Art. 4ter/2. [1 § 1. Dit artikel is van toepassing op voorwaarde dat de bevoegde Gemeenschap de mogelijkheid voorzien heeft en dat de voorwaarden en modaliteiten bepaald door deze Gemeenschap vervuld werden.
   § 2. In afwijking van artikel 4ter, § 2 en § 4, tweede lid, kan de minimumperiode van onderbreking mits akkoord van de overheid worden ingekort tot hetzij een week, hetzij twee weken, hetzij drie weken.
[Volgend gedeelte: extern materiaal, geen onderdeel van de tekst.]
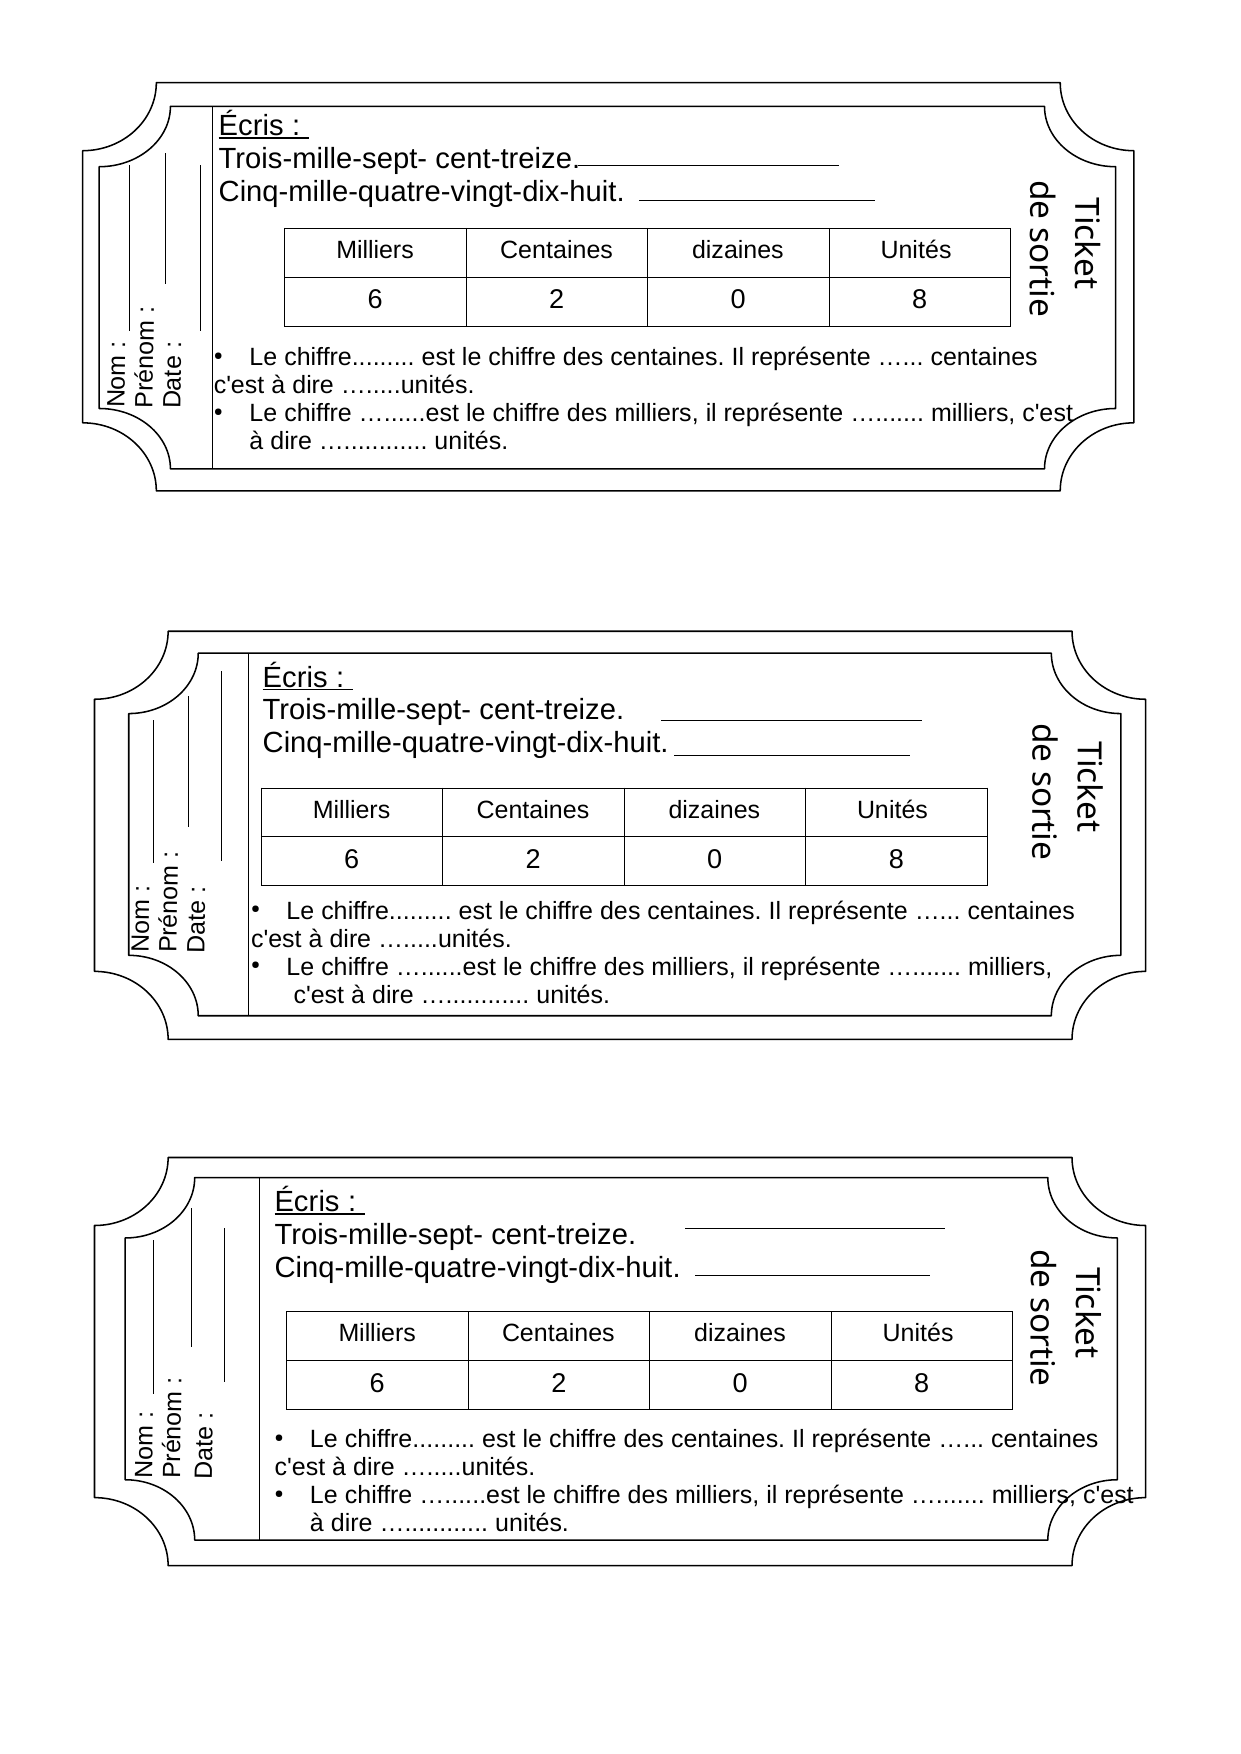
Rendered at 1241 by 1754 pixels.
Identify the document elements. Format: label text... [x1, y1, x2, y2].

text_box Écris : Trois-mille-sept- cent-treize. Cinq-mille-quatre-vingt-dix-huit. [259, 1177, 696, 1357]
text_box Nom : Prénom : Date : [94, 70, 199, 424]
table_header Centaines [443, 832, 624, 836]
text_box Nom : Prénom : Date : [121, 1339, 167, 1494]
text_box [259, 1357, 286, 1368]
table_cell 8 [830, 278, 1010, 326]
table_header Unités [830, 229, 1010, 277]
table_header Unités [832, 1312, 1012, 1360]
text_box Écris : Trois-mille-sept- cent-treize. Cinq-mille-quatre-vingt-dix-huit. [203, 101, 640, 281]
table_cell 0 [648, 278, 829, 326]
table_header Unités [806, 789, 987, 836]
table_cell 0 [650, 1361, 831, 1409]
text_box Ticket de sortie [1029, 708, 1121, 904]
text_box Écris : Trois-mille-sept- cent-treize. Cinq-mille-quatre-vingt-dix-huit. [248, 653, 684, 832]
table_cell 6 [285, 278, 466, 326]
table_cell 2 [443, 837, 624, 885]
text_box Nom : Prénom : Date : [126, 1179, 231, 1495]
table_cell 8 [832, 1361, 1012, 1409]
text_box Le chiffre......... est le chiffre des centaines. Il représente …... centaines c'est à dire ….....unités. Le chiffre …......est le chiffre des milliers, il représente …....... milliers, c'est à dire …............ unités. [259, 1417, 1160, 1545]
table_cell 0 [625, 837, 805, 885]
text_box Le chiffre......... est le chiffre des centaines. Il représente …... centaines c'est à dire ….....unités. Le chiffre …......est le chiffre des milliers, il représente …....... milliers, c'est à dire …............ unités. [199, 335, 1099, 462]
text_box Ticket de sortie [1027, 165, 1119, 360]
text_box Ticket de sortie [1028, 1234, 1116, 1417]
table_cell 2 [467, 278, 647, 326]
table_cell 8 [806, 837, 987, 885]
text_box Nom : Prénom : Date : [125, 1141, 231, 1237]
table_header dizaines [650, 1312, 831, 1360]
table_cell 6 [262, 837, 442, 885]
table_cell 6 [287, 1361, 468, 1409]
text_box Nom : Prénom : Date : [118, 615, 223, 969]
table_header dizaines [625, 789, 805, 836]
table_header Milliers [285, 229, 466, 277]
table_header dizaines [648, 229, 829, 277]
table_header Centaines [467, 229, 647, 277]
table_header Milliers [262, 832, 442, 836]
text_box Le chiffre......... est le chiffre des centaines. Il représente …... centaines c'est à dire ….....unités. Le chiffre …......est le chiffre des milliers, il représente …....... milliers, c'est à dire …............ unités. [236, 888, 1093, 1016]
table_cell 2 [469, 1361, 649, 1409]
   Wanneer het resterend gedeelte van de maximumperiode van onderbreking als bedoeld in artikel 4ter, § 2 en § 4, eerste lid, ingevolge de toepassing van het eerste lid, minder bedraagt dan de minimale onderbrekingsperiode van één maand, heeft het personeelslid het recht om dit saldo zonder akkoord van de overheid op te nemen.]1
  ----------
  (1)<Ingevoegd bij KB 2019-07-18/02, art. 1, 023; Inwerkingtreding : 01-08-2019>


Art. 4quater.(Ingevoegd bij <KB 1999-06-04/47, art. 1, 004; Inwerkingtreding : 01-05-1999>)[2 De personeelsleden kunnen bij de geboorte of adoptie van een kind, in het kader van ouderschapsverlof :
   - ofwel hun loopbaan volledig onderbreken op bassis van artikel 100 van de voormelde wet van 22 jannuari 1985 voor een periode van maximum vier maanden;
   - ofwel hun arbeidsprestaties verminderen tot de helft van een voltijdse betrekking op basis van artikel 102 van dezelfde wet voor een periode van acht maanden;
   - ofwel hun arbeidsprestaties verminderen met 1/5e van een voltijdse betrekking op basis van artikel 102 van dezelfde wet voor een periode van maximum twintig maanden.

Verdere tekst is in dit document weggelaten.